AWS Thinkbox Discussion Forums

Awake and Krakatoa in After Effects

Hey guys, I was browsing through the old Advisory board forum and saw that Chris was looking for some feedback on Awake. I posted it there, but I’m cross posting here, since i didn’t realize those weren’t active anymore (Thanks Chad!).

The only tools from Awake I’d consider porting to AE are depth blur and FFT blur (I can’t remember the new name, it’s been so long!!) FFT blur is STILL the only blur tool that I know of that allows you to plug in an RGB kernel into the blur and get those awesome rainbow bokeh’s. AE updated their blur tools for 5.5, but they’re still slow as hell, and don’t allow custom kernels. That being said, your competition is Lens Care, and it’s firmly entrenched into the AE community. frischluft.com/lenscare/index.php You could undercut them? :slight_smile:

Motion depth blur is another option too, which doesn’t have an AE equivalent at all.

On another topic entirely, if you found a way to license Krakatoa to Red Giant Software, and integrate it into Trapcode Particular/Form, people would go crazy for that. Particular starts to bog down at a few 100,000 particles, so being able to render millions of particles would blow a lot of AE user’s minds. If you can introduce voxel rendering into that tool, I think you’d have an incredible winner. The other option is to release Krakatoa for AE, but you’re going to be re-inventing the wheel to a degree, and fighting against a tool that basically has 100% of the AE particle market.

Chad mentioned that there might be an option to use the max/AE integration that was announced at Siggraph, but I don’t think that’s more than simply being able to bring in lights/nulls/cameras into AE from Max, like was previously possible. I could be wrong, but I think they’ve just streamlined the integration… Cinema 4D has such a strong integration with AE and it’s the tool most mograph artists go to for 3D. I think Autodesk is just fighting back since C4D has grown quite a bit in the last few years, especially in the US.

With Krakatoa being such an awesome tool, I think it would work really well in AE. Trapcode Form (another particle engine written by the same guy that does particular) has the ability to import animated OBJ’s into AE and do some really amazing things with it.

Check out the video here: redgiantsoftware.com/product … code-form/ Looks a lot like Krakatoa renders, doesn’t it? :slight_smile: But with 1/1000th the particle count :slight_smile:

Trapcode Form and Particular share a lot of the same fundamental tech (from what I understand and from having used both plugins), so if you can get Krakatoa rendering in one, I’m guessing it wouldn’t be hard to get it working in both tools. Both of those plugins have been around for years and are extremely mature products, so it would be hard to compete against them with your own plugin IMO.

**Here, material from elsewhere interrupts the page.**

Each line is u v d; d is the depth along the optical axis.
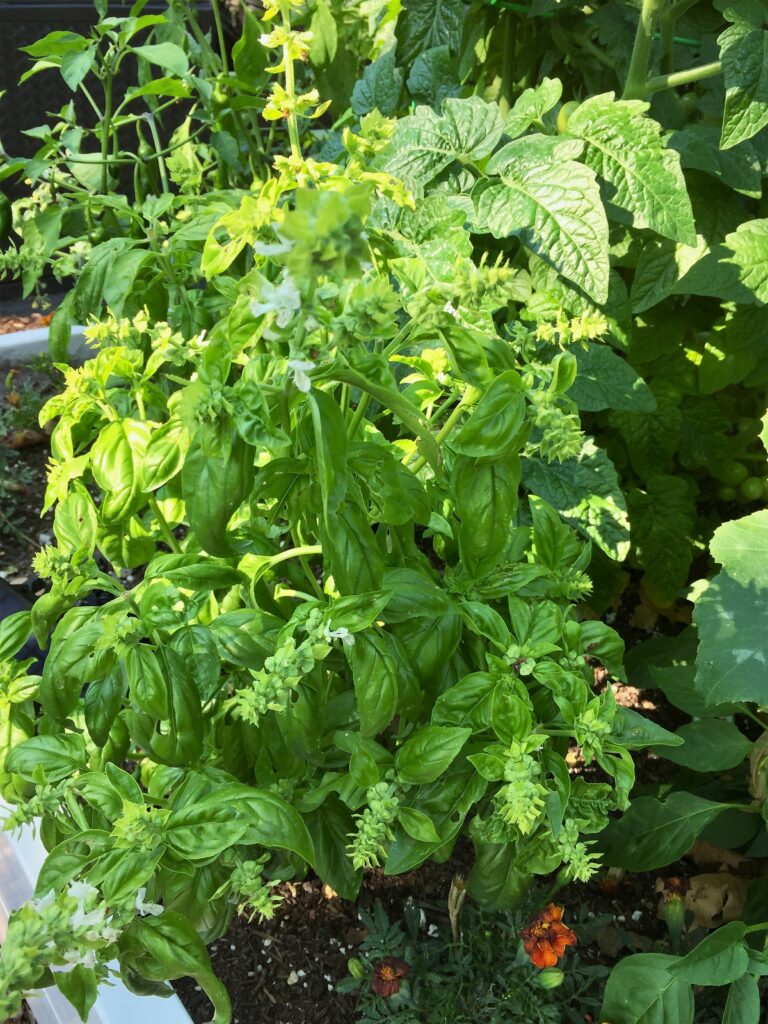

Anyways, that’s just my $0.02, but as a long time AE user and knowing that community pretty well, I think it would be a pretty sweet collaboration if Krakatoa and Particular/Form were merged in some way.

i would love to get krakatoa out to more people - we have krak SR coming right now - standalone windows renderering [and linux]
once we have support for maya, houdini, cinema4d etc - we can certainly look at aftereffects integration [as well as fusion ,nuke etc]
what i’ve found is that i need a product specialist - bobo being so tightly wound to krakatoa makes the tool awesome, and knowing max just makes it better.
if i had someone who knew aftereffects well and could help define the integration, that would be helpful.

cb

/me Waves hand frantically! I’d love to help out with this if you want to give it a shot. I’ve been a pretty heavy AE user since version 3 or 4 (around 1996) (except for those 8 years or so I was ‘forced’ to use Fusion every day :wink: hehe). I’m also Certified by Adobe in After Effects/Photoshop and on the current beta, if that makes any difference…

Here’s the issues I see with AE integration. Basically, in order to do this right, you’re going to have to build an entire particle plugin/engine for After Effects yourself, if you want to do it alone. There’s going to be a ton of overhead there to essentially become even close to feature comparable to the two particle plugins that are already on the market: Trapcode Form and Particular.

They’ve been around for about 7 years, so they’re incredibly mature and powerful at this point. They’ve done all of the heavy lifting for you already, so the way I see it, is the best way to get this out to the most users would be to find a way to license the Krakatoa point/voxel rendering tech and integrate it into those plugins. It should be possible, but I obviously didn’t code those tools, so I’m working on an assumption here. You’d have to talk to Peder Norrby (the developer) peder.norrby@gmail.com and get the scoop from him.

Both those plugins could do with a way to bake out particles so they don’t have to be recalculated on every frame, so if that workflow could make it’s way in there too, that would be killer.